*Task goal*: Quote the lines from the start of the records through the line containing "essential to weather", inclusive, and leave the pictures out of your answer.

──────────────────────────────

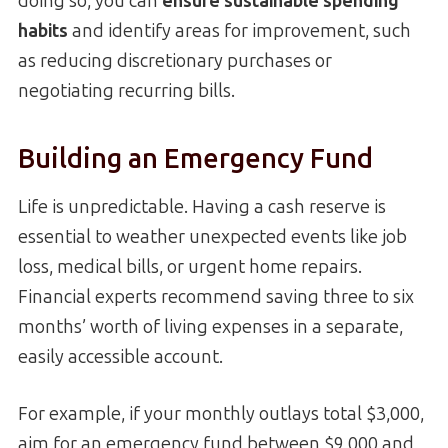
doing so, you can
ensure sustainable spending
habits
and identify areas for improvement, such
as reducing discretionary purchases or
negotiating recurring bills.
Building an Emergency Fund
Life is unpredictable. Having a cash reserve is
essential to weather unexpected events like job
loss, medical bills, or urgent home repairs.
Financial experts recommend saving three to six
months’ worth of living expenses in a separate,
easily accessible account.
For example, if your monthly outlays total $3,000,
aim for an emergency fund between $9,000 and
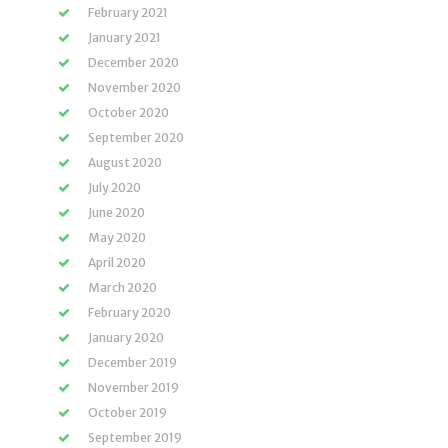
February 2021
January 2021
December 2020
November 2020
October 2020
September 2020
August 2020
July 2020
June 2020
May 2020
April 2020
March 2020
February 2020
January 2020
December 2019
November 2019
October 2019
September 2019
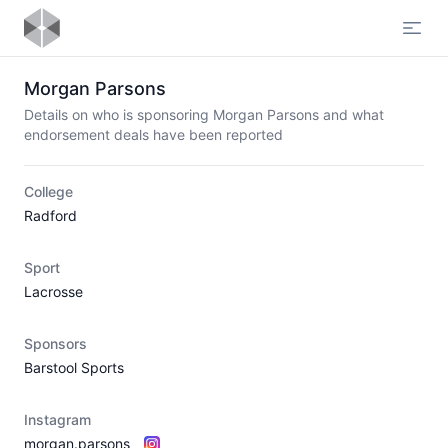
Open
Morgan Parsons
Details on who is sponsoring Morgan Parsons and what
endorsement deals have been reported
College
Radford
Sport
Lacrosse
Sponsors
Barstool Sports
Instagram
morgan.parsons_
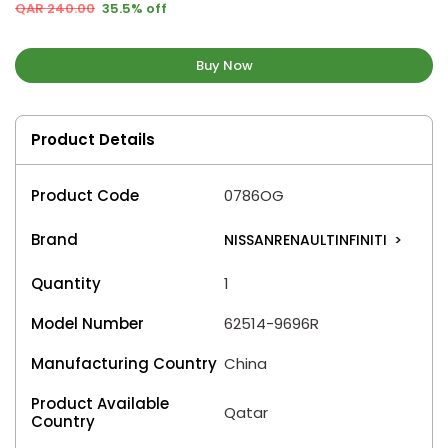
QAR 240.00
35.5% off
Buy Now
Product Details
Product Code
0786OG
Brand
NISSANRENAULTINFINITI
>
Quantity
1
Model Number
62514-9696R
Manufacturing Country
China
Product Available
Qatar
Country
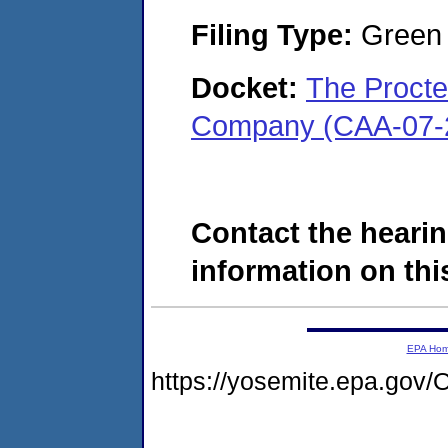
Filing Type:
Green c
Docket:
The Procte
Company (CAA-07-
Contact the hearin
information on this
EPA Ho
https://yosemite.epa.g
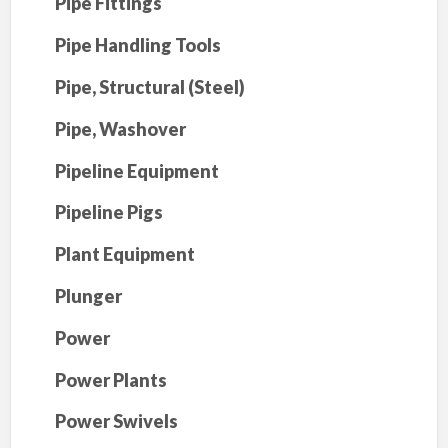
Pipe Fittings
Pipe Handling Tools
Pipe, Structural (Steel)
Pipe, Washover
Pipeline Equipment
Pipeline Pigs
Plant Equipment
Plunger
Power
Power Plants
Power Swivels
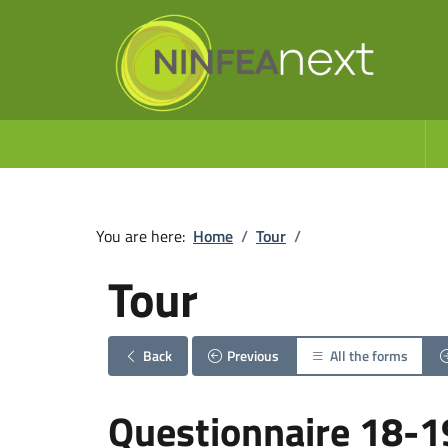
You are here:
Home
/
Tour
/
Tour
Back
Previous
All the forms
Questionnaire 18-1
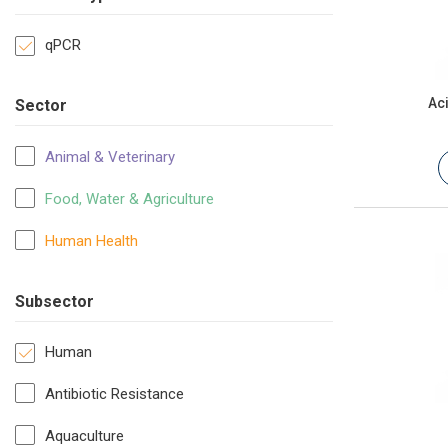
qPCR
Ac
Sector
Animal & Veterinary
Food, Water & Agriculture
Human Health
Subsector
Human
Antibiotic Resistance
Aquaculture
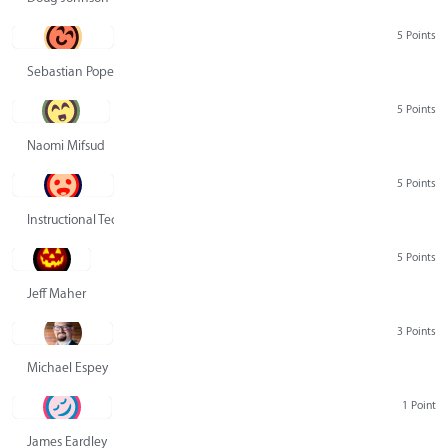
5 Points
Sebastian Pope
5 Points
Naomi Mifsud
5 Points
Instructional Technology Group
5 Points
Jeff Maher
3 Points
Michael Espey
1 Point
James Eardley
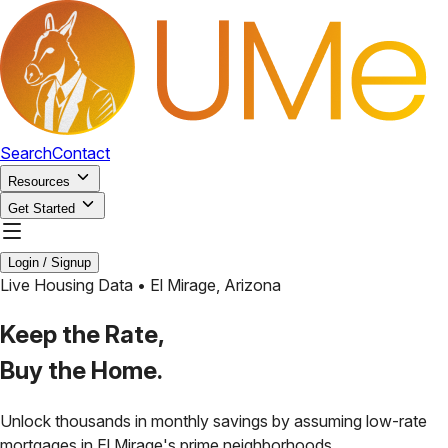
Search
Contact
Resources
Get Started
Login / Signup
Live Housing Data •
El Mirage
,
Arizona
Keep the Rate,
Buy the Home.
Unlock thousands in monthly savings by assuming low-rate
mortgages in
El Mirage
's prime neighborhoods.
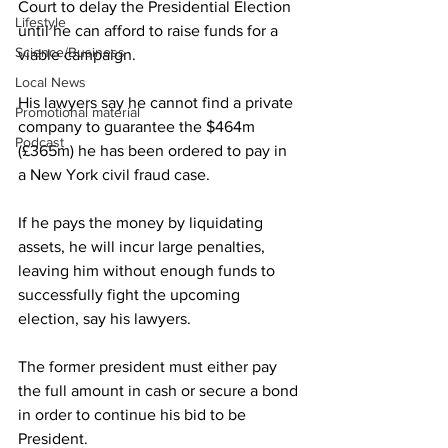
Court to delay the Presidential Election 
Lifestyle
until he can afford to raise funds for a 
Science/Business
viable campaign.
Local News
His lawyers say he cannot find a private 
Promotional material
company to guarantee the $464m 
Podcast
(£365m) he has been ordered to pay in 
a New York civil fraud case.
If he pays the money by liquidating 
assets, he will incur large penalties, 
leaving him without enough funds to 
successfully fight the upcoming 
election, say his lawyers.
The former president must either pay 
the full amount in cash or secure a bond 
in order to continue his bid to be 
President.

──────────────────────────────

*Answer to this problem*:
doing so, you can
ensure sustainable spending
habits
and identify areas for improvement, such
as reducing discretionary purchases or
negotiating recurring bills.
Building an Emergency Fund
Life is unpredictable. Having a cash reserve is
essential to weather unexpected events like job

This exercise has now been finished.